Mr. Gimbel (or was it Mr. Macy) famously said that he knew that half of his advertising was wasted but he didn’t know which half. That inefficiency funded a wide array of magazines, television and radio stations, and newspapers. It made it possible to field teams of investigative reporters to keep an eye on government and corporate malfeasance. It funded the publishing of essays and fiction and poetry; new voices, quirky voices, defiant voices. It allowed us to see and better understand the world around us.
The richness of those days is soon behind us. Yes, the Web has brought us even more content and greater choices. But the hyper-efficiency of measuring activity on the Internet means that the successors to Mr. Gimbel and Mr. Macy know exactly what they are buying with each dollar of advertising. They know which half of their advertising is wasted and they do something about it.
Publishers are trading analog dollars for digital pennies as the economics of off-line media collapse. The actions of the advertisers are perfectly rational and the consequences for publishers easily predictable. This is an example of classic market behavior where the actions of buyers and sellers drive out inefficiency.

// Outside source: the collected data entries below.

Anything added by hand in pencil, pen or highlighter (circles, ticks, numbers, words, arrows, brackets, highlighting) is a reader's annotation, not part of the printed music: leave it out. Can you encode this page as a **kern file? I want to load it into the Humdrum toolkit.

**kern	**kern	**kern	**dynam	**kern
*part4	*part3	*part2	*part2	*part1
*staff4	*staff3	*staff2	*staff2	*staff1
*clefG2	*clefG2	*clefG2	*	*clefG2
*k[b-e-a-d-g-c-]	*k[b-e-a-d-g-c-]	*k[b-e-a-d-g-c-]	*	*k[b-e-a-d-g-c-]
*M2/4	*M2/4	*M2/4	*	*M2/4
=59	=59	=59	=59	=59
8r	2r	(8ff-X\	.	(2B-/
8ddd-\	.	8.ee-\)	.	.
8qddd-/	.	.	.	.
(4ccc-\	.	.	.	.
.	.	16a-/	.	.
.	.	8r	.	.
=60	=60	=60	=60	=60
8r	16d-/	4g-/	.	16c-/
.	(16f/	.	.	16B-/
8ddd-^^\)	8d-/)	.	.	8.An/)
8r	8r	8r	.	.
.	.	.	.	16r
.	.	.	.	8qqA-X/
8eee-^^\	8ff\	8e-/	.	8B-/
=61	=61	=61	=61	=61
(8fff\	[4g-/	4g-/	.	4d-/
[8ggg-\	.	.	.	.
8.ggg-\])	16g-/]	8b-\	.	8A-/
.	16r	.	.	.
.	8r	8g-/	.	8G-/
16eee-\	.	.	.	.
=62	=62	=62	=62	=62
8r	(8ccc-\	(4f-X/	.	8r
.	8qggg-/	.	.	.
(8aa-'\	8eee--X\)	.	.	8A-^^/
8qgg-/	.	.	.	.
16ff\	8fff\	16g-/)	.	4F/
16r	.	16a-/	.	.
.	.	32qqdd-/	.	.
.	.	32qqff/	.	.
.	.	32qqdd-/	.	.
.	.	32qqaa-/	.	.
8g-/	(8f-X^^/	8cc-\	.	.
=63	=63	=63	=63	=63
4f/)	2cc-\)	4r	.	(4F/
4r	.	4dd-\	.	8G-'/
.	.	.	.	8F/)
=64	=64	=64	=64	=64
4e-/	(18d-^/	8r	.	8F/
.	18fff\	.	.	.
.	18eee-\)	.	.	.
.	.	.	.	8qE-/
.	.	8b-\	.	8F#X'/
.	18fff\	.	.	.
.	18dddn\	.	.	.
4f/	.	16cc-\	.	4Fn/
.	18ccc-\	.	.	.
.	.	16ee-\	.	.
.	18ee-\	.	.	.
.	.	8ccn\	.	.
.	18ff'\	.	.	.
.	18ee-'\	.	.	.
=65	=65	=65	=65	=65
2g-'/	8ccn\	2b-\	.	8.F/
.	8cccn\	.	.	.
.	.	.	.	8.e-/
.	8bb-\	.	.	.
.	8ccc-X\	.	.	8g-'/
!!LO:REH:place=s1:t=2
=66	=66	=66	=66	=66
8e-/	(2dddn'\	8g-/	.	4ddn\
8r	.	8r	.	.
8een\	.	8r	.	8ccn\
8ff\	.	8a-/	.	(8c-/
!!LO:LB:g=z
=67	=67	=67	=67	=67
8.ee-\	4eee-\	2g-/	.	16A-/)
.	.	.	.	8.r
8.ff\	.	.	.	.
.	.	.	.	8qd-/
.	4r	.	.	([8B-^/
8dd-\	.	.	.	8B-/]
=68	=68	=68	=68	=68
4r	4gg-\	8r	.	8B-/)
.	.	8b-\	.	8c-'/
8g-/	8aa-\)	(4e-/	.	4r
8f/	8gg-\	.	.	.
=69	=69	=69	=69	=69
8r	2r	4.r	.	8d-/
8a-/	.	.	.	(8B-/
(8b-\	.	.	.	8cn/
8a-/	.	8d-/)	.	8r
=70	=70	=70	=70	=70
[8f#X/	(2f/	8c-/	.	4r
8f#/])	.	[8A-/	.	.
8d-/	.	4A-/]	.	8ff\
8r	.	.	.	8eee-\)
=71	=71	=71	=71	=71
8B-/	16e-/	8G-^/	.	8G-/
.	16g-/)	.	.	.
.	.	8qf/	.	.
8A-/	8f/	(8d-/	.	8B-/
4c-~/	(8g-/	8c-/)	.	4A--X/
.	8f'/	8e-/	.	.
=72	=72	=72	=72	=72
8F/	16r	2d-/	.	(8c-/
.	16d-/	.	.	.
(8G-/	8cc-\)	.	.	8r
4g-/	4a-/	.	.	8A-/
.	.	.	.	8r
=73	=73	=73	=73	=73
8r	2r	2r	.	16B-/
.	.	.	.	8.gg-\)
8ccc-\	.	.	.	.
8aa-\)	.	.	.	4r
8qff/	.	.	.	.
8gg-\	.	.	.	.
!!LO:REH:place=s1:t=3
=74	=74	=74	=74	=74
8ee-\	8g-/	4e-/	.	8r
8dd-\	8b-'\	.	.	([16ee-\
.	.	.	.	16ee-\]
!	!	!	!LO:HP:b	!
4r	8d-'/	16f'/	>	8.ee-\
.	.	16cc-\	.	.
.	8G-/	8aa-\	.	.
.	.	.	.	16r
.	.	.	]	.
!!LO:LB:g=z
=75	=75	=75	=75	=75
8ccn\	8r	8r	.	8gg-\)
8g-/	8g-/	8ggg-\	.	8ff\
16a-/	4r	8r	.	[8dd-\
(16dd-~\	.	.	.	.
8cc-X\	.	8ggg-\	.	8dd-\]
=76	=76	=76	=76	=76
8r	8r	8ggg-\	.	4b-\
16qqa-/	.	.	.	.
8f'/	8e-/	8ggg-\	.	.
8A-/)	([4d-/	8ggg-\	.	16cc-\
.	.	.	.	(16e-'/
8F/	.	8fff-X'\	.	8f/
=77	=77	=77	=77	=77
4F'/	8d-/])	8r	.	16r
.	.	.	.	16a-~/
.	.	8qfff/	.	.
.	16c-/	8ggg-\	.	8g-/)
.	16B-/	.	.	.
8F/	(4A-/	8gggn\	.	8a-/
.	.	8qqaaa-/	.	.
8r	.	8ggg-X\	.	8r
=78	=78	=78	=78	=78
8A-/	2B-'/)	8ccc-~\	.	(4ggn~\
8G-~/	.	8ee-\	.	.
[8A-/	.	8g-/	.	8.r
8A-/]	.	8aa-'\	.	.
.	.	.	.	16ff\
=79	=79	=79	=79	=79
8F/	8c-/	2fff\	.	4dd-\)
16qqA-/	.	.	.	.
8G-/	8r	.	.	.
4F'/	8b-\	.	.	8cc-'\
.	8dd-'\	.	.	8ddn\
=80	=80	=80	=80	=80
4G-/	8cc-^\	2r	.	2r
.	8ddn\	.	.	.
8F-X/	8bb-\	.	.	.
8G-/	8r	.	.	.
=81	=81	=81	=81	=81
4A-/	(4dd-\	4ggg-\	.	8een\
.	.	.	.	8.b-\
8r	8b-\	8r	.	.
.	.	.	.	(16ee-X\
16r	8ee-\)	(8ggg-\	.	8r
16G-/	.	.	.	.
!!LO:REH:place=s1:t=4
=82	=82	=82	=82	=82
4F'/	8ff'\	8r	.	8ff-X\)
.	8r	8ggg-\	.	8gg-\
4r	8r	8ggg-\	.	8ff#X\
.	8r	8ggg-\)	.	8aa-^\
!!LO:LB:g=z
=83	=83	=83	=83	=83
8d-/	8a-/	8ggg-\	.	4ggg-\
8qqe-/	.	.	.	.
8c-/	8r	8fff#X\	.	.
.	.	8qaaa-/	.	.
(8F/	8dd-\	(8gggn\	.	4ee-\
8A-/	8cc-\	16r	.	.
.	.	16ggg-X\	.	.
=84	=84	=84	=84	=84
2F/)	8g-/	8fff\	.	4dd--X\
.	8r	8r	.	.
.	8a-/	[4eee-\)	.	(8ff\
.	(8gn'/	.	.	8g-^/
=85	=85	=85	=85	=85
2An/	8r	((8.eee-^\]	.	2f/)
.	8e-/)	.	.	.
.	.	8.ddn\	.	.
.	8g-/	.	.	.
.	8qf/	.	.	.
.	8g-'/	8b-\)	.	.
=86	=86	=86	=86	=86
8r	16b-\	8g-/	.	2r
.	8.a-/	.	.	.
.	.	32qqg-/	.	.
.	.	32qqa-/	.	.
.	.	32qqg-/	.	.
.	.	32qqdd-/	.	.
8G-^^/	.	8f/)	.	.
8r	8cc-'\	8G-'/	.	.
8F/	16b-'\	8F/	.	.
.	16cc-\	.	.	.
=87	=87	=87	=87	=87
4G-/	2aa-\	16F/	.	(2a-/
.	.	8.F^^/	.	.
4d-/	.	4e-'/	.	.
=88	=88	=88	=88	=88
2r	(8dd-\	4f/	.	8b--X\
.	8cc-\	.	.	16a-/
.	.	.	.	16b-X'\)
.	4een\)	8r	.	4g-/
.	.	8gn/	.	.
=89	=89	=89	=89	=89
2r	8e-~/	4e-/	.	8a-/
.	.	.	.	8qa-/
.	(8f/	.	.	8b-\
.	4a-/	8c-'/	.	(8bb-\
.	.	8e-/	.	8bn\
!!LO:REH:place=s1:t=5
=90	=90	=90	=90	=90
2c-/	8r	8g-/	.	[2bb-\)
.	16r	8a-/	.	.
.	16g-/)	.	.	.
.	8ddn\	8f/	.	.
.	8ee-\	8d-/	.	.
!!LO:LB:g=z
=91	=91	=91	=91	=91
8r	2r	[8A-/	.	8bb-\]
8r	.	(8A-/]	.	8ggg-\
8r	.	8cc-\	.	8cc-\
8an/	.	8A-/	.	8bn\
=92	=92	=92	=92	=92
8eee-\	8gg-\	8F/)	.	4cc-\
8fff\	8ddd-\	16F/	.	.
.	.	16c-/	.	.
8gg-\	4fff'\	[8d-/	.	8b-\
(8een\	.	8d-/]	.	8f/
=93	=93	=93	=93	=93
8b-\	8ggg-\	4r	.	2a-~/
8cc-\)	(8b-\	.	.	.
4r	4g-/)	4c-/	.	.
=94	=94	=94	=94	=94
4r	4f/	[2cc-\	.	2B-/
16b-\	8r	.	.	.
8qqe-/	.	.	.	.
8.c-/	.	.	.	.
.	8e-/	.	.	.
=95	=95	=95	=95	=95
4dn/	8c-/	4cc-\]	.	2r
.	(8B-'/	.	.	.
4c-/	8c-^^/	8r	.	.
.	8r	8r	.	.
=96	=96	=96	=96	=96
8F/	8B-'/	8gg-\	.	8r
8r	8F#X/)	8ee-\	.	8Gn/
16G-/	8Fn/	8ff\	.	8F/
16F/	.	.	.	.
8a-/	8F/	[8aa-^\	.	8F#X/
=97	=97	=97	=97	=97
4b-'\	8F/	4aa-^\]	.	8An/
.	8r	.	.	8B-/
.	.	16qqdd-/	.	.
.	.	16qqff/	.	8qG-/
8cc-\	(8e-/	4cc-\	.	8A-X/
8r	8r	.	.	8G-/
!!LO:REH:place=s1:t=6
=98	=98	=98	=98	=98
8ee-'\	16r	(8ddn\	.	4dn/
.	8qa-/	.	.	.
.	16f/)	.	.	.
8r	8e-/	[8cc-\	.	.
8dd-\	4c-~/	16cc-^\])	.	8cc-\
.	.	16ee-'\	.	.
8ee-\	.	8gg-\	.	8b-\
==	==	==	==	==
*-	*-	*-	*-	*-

What we are missing, however, is a way to calculate the cost of the lost benefit of the original inefficiency to the society as a whole. We benefited – as consumers, as citizens, and simply as human beings – from the abundance of the inefficient mass media. It as if a farmer planted a wide range of crops in all of his fields because he didn’t know which would provide get him the highest price that season and, as a result, the people around him could feast on everything from asparagus to yams. Then, through better forecasting tools, the farmer learned how to plant just the crops that would be in highest demand and in quantities that would maximize his return. Does the farmer benefit? Certainly. Are the people around him poorer for it? Absolutely.
As newspapers, then magazines, radio, movies, and television came on the scene, they expanded and enriched the dialogue in the public square. Despite predictions that each would kill its predecessors, they complemented each other because they were relatively equally inefficient in terms of measurability by the advertisers that supported them. The Internet, however, is the game-changing killer app that can obliterate it predecessors simply by allowing capitalists to do what they do best: make rational microeconomic decisions.
The macroeconomic costs will be paid and it may be too late to do anything about it by the time that the check arrives on the table. Who would have uncovered the disgraceful conditions at Walter Read Army Hospital besides journalists given time and resources to pursue a story over time? Which on-line news organization has reporters in Darfur, Iraq, and other global hot spots? How many bloggers are covering the Supreme Court effectively? How many Web sites have fact-checking departments? The heavily lifting to get us all the information we need – information we can trust and on which we can base decisions -- is still being done by the AP, the New York Times, the BBC, NPR, CNN, and the rest of the much maligned “mainstream media.” The Internet has democratized publishing and shrunk the costs of distribution to near zero. That’s wonderful. It has not produced any viable model to allow the workhorses of content generation to thrive or new peers to emerge.
The technology has been abetted by regulators who encourage media consolidation. As corporate ownership of media has grown – more capitalists making rational microeconomic decisions – so too has the need to produce profits. Gone are the iconoclast publishers and broadcasters who valued voice over shareholder value. Dying are the journalists able to tell truth to power from a position of strength. Dwindling are the muckrakers willing to take on industry or government with only determination and a broadsheet.
There is a high cost to media efficiency that we’ll all have to pay. Unfortunately, no one is watching the tab.